Dokumentartheater:Die Frau, die Gewalt und der Tod

Lesezeit: 2 min

"The Holy Bitch Project" ist ein aufrüttelndes Theatermeisterwerk

Von Egbert Tholl, München

Selten erlebt man einen Theaterabend, der so lange haften bleibt, der einen so lange nach Ende der Aufführung umtreibt. Ein klein wenig hat das mit der physischen Belastung zu tun, der man hier ausgesetzt ist, aber das ist nur ein Randaspekt. "The Holy Bitch Project" von Christiane Mudra im Pathos Theater ist großartig, zwingend notwendig und so gestaltet, dass man ihm nicht entgehen kann.

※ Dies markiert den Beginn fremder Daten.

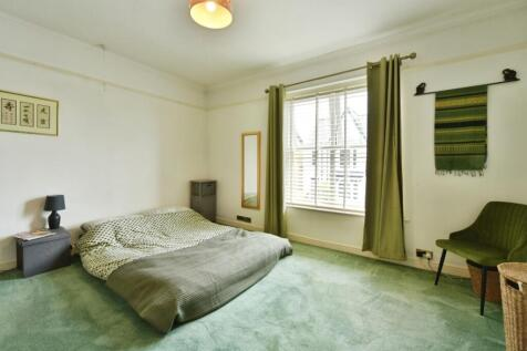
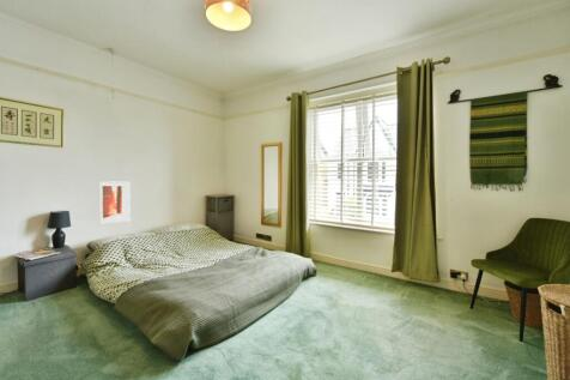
+ wall art [99,180,132,225]
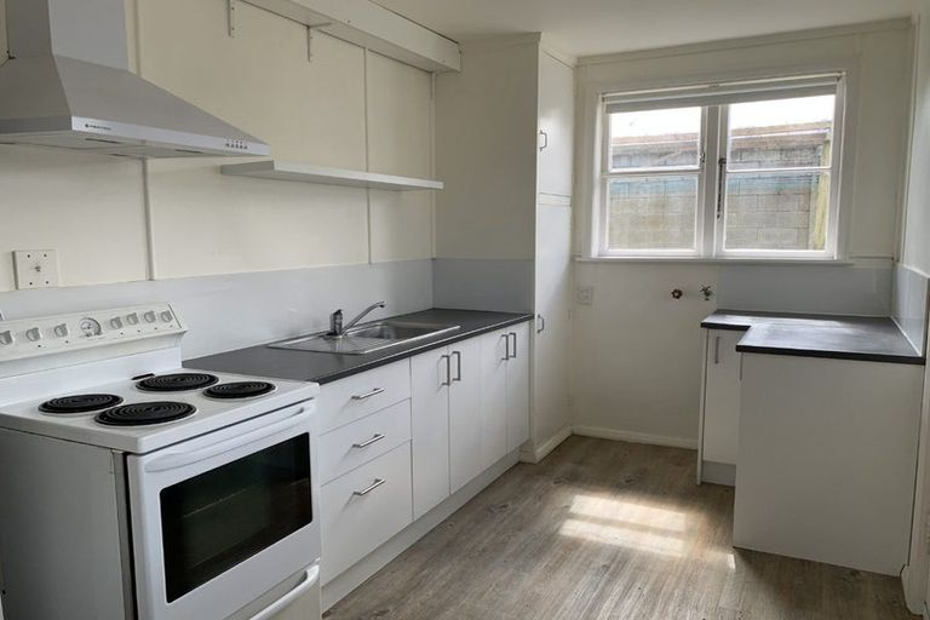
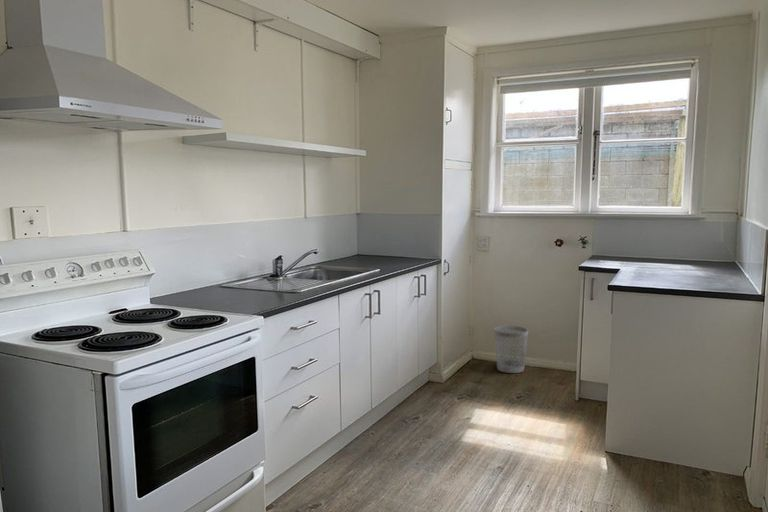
+ wastebasket [493,325,529,374]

Es geht um Missbrauch von Frauen. Es geht um Vergewaltigung, sexuelle Belästigung, am Arbeitsplatz oder in der freien Wildbahn, um Mord, um Zwangsprostitution, um das Wegsehen der Polizei, der Gerichte, um sexistische Werbung, um das Einsickern eines toxischen Verhaltens in den gesellschaftlichen Mainstream, um tote Frauen, geschundene Frauen, missbrauchte Frauen, zerschlagene Frauen. Und um Incels. Um Männer, deren Frauenhass sich im Netz ausbreitet. Widerwärtige Würmer, die um ihre selbstdefinierten Privilegien fürchten, die sich den Frauen unterlegen fühlen, die nie eine abkriegen, weil sie gar nicht wüssten, wie das geht. Und die dann zu Gewalt aufrufen. Auch gegen Politikerinnen, aber vor allem gegen die Frau an sich. Und je mehr das sich im Netz ausbreitet, desto eher findet sich einer, der dann auf Mord-Tour Amok läuft. Wie Elliot Rodger. Wie Alek Minassian. Wie der Attentäter von Halle.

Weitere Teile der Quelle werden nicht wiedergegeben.